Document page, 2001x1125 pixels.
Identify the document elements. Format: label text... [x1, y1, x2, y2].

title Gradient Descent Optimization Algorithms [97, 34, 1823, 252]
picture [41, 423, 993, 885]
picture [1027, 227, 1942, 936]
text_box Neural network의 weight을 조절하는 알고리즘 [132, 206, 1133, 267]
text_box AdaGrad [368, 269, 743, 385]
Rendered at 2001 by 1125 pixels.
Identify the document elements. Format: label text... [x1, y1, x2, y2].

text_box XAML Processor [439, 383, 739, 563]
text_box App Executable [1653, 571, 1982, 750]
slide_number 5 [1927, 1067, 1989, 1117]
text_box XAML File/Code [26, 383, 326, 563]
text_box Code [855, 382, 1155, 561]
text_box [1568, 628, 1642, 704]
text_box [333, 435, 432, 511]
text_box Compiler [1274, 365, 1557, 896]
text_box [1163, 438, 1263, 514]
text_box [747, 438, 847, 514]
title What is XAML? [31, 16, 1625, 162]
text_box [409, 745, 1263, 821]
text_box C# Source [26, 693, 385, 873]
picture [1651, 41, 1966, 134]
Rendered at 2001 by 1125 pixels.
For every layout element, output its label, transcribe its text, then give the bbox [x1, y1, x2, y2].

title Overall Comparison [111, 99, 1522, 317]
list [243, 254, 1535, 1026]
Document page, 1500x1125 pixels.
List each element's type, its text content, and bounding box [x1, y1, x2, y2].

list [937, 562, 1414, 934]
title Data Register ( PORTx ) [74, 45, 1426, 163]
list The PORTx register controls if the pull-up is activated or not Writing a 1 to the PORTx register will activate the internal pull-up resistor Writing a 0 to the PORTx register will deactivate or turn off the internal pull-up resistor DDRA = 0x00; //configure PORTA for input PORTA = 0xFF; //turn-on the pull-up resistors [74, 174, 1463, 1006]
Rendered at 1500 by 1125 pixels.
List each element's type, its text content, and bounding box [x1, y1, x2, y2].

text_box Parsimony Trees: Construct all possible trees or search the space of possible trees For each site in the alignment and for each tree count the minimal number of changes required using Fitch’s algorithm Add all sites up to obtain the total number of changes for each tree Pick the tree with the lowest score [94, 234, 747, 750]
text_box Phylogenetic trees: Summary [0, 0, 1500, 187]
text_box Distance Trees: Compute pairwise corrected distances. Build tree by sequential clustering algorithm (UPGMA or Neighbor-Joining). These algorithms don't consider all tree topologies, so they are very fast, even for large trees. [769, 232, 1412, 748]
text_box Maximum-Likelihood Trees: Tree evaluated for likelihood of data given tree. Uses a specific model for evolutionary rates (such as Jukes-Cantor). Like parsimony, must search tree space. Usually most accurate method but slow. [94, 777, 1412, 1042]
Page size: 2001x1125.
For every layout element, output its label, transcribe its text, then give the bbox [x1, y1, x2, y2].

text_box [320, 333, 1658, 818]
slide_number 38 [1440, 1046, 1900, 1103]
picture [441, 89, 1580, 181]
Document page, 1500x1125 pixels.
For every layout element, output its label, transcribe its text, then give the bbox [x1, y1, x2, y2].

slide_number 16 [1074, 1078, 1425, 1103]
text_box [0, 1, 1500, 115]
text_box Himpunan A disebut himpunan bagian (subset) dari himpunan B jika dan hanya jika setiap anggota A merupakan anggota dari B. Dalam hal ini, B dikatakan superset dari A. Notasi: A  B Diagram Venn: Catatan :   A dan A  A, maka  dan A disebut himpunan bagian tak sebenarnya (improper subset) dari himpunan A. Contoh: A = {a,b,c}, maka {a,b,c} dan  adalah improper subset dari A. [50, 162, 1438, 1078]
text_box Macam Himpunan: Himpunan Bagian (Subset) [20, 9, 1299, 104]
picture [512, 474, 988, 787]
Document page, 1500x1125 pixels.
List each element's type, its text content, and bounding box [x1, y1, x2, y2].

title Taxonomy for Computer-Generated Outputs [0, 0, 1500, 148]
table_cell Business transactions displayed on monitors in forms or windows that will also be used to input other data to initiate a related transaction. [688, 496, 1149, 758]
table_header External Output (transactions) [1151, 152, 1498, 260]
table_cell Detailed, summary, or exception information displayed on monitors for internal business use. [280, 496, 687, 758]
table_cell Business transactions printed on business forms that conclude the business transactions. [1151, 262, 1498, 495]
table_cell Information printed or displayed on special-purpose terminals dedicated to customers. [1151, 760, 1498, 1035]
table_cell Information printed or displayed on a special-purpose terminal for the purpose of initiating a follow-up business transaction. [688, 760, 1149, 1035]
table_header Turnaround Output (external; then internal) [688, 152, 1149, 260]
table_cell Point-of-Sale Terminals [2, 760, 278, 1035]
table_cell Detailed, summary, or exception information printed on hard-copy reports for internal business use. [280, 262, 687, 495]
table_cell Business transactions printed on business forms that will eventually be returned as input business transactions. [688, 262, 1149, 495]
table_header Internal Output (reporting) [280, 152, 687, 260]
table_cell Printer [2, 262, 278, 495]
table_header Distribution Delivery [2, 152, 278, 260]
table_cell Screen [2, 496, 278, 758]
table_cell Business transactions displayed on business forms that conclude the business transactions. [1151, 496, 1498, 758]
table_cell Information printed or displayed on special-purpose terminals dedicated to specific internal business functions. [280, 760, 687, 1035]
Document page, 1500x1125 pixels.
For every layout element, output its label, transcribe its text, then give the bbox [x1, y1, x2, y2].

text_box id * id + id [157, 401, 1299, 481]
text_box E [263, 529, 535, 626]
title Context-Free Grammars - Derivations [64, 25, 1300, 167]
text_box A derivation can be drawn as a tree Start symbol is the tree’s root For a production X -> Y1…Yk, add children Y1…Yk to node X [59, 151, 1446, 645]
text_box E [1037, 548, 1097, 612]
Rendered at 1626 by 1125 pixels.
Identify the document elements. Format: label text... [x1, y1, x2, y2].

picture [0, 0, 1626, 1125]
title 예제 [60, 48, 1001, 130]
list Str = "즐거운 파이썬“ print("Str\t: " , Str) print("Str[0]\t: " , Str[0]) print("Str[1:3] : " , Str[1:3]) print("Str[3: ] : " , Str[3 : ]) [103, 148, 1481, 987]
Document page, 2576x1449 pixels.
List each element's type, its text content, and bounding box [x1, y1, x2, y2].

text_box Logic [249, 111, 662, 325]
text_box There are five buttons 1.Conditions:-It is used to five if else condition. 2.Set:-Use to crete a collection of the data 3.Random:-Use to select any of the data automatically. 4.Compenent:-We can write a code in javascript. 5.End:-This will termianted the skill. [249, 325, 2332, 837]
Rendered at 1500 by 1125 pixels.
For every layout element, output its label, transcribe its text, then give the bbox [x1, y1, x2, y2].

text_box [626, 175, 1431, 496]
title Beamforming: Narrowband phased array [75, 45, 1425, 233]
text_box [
━━━━━━━━━━━━━━━━
**Job item:**
Each record is to be repeated word for word, with none skipped.

**Written reply:**
Document page, 2001x1125 pixels.
Identify the document elements. Format: label text... [x1, y1, x2, y2].

title Gradient Descent Optimization Algorithms [97, 34, 1823, 252]
picture [41, 423, 993, 885]
picture [1027, 227, 1942, 936]
text_box Neural network의 weight을 조절하는 알고리즘 [132, 206, 1133, 267]
text_box AdaGrad [368, 269, 743, 385]
Rendered at 2001 by 1125 pixels.
Identify the document elements. Format: label text... [x1, y1, x2, y2].

text_box XAML Processor [439, 383, 739, 563]
text_box App Executable [1653, 571, 1982, 750]
slide_number 5 [1927, 1067, 1989, 1117]
text_box XAML File/Code [26, 383, 326, 563]
text_box Code [855, 382, 1155, 561]
text_box [1568, 628, 1642, 704]
text_box [333, 435, 432, 511]
text_box Compiler [1274, 365, 1557, 896]
text_box [1163, 438, 1263, 514]
text_box [747, 438, 847, 514]
title What is XAML? [31, 16, 1625, 162]
text_box [409, 745, 1263, 821]
text_box C# Source [26, 693, 385, 873]
picture [1651, 41, 1966, 134]
Rendered at 2001 by 1125 pixels.
For every layout element, output its label, transcribe its text, then give the bbox [x1, y1, x2, y2].

title Overall Comparison [111, 99, 1522, 317]
list [243, 254, 1535, 1026]
Document page, 1500x1125 pixels.
List each element's type, its text content, and bounding box [x1, y1, x2, y2].

list [937, 562, 1414, 934]
title Data Register ( PORTx ) [74, 45, 1426, 163]
list The PORTx register controls if the pull-up is activated or not Writing a 1 to the PORTx register will activate the internal pull-up resistor Writing a 0 to the PORTx register will deactivate or turn off the internal pull-up resistor DDRA = 0x00; //configure PORTA for input PORTA = 0xFF; //turn-on the pull-up resistors [74, 174, 1463, 1006]
Rendered at 1500 by 1125 pixels.
List each element's type, its text content, and bounding box [x1, y1, x2, y2].

text_box Parsimony Trees: Construct all possible trees or search the space of possible trees For each site in the alignment and for each tree count the minimal number of changes required using Fitch’s algorithm Add all sites up to obtain the total number of changes for each tree Pick the tree with the lowest score [94, 234, 747, 750]
text_box Phylogenetic trees: Summary [0, 0, 1500, 187]
text_box Distance Trees: Compute pairwise corrected distances. Build tree by sequential clustering algorithm (UPGMA or Neighbor-Joining). These algorithms don't consider all tree topologies, so they are very fast, even for large trees. [769, 232, 1412, 748]
text_box Maximum-Likelihood Trees: Tree evaluated for likelihood of data given tree. Uses a specific model for evolutionary rates (such as Jukes-Cantor). Like parsimony, must search tree space. Usually most accurate method but slow. [94, 777, 1412, 1042]
Page size: 2001x1125.
For every layout element, output its label, transcribe its text, then give the bbox [x1, y1, x2, y2].

text_box [320, 333, 1658, 818]
slide_number 38 [1440, 1046, 1900, 1103]
picture [441, 89, 1580, 181]
Document page, 1500x1125 pixels.
For every layout element, output its label, transcribe its text, then give the bbox [x1, y1, x2, y2].

slide_number 16 [1074, 1078, 1425, 1103]
text_box [0, 1, 1500, 115]
text_box Himpunan A disebut himpunan bagian (subset) dari himpunan B jika dan hanya jika setiap anggota A merupakan anggota dari B. Dalam hal ini, B dikatakan superset dari A. Notasi: A  B Diagram Venn: Catatan :   A dan A  A, maka  dan A disebut himpunan bagian tak sebenarnya (improper subset) dari himpunan A. Contoh: A = {a,b,c}, maka {a,b,c} dan  adalah improper subset dari A. [50, 162, 1438, 1078]
text_box Macam Himpunan: Himpunan Bagian (Subset) [20, 9, 1299, 104]
picture [512, 474, 988, 787]
Document page, 1500x1125 pixels.
List each element's type, its text content, and bounding box [x1, y1, x2, y2].

title Taxonomy for Computer-Generated Outputs [0, 0, 1500, 148]
table_cell Business transactions displayed on monitors in forms or windows that will also be used to input other data to initiate a related transaction. [688, 496, 1149, 758]
table_header External Output (transactions) [1151, 152, 1498, 260]
table_cell Detailed, summary, or exception information displayed on monitors for internal business use. [280, 496, 687, 758]
table_cell Business transactions printed on business forms that conclude the business transactions. [1151, 262, 1498, 495]
table_cell Information printed or displayed on special-purpose terminals dedicated to customers. [1151, 760, 1498, 1035]
table_cell Information printed or displayed on a special-purpose terminal for the purpose of initiating a follow-up business transaction. [688, 760, 1149, 1035]
table_header Turnaround Output (external; then internal) [688, 152, 1149, 260]
table_cell Point-of-Sale Terminals [2, 760, 278, 1035]
table_cell Detailed, summary, or exception information printed on hard-copy reports for internal business use. [280, 262, 687, 495]
table_cell Business transactions printed on business forms that will eventually be returned as input business transactions. [688, 262, 1149, 495]
table_header Internal Output (reporting) [280, 152, 687, 260]
table_cell Printer [2, 262, 278, 495]
table_header Distribution Delivery [2, 152, 278, 260]
table_cell Screen [2, 496, 278, 758]
table_cell Business transactions displayed on business forms that conclude the business transactions. [1151, 496, 1498, 758]
table_cell Information printed or displayed on special-purpose terminals dedicated to specific internal business functions. [280, 760, 687, 1035]
Document page, 1500x1125 pixels.
For every layout element, output its label, transcribe its text, then give the bbox [x1, y1, x2, y2].

text_box id * id + id [157, 401, 1299, 481]
text_box E [263, 529, 535, 626]
title Context-Free Grammars - Derivations [64, 25, 1300, 167]
text_box A derivation can be drawn as a tree Start symbol is the tree’s root For a production X -> Y1…Yk, add children Y1…Yk to node X [59, 151, 1446, 645]
text_box E [1037, 548, 1097, 612]
Rendered at 1626 by 1125 pixels.
Identify the document elements. Format: label text... [x1, y1, x2, y2].

picture [0, 0, 1626, 1125]
title 예제 [60, 48, 1001, 130]
list Str = "즐거운 파이썬“ print("Str\t: " , Str) print("Str[0]\t: " , Str[0]) print("Str[1:3] : " , Str[1:3]) print("Str[3: ] : " , Str[3 : ]) [103, 148, 1481, 987]
Document page, 2576x1449 pixels.
List each element's type, its text content, and bounding box [x1, y1, x2, y2].

text_box Logic [249, 111, 662, 325]
text_box There are five buttons 1.Conditions:-It is used to five if else condition. 2.Set:-Use to crete a collection of the data 3.Random:-Use to select any of the data automatically. 4.Compenent:-We can write a code in javascript. 5.End:-This will termianted the skill. [249, 325, 2332, 837]
Rendered at 1500 by 1125 pixels.
For every layout element, output its label, transcribe its text, then give the bbox [x1, y1, x2, y2].

text_box [626, 175, 1431, 496]
title Beamforming: Narrowband phased array [75, 45, 1425, 233]
text_box [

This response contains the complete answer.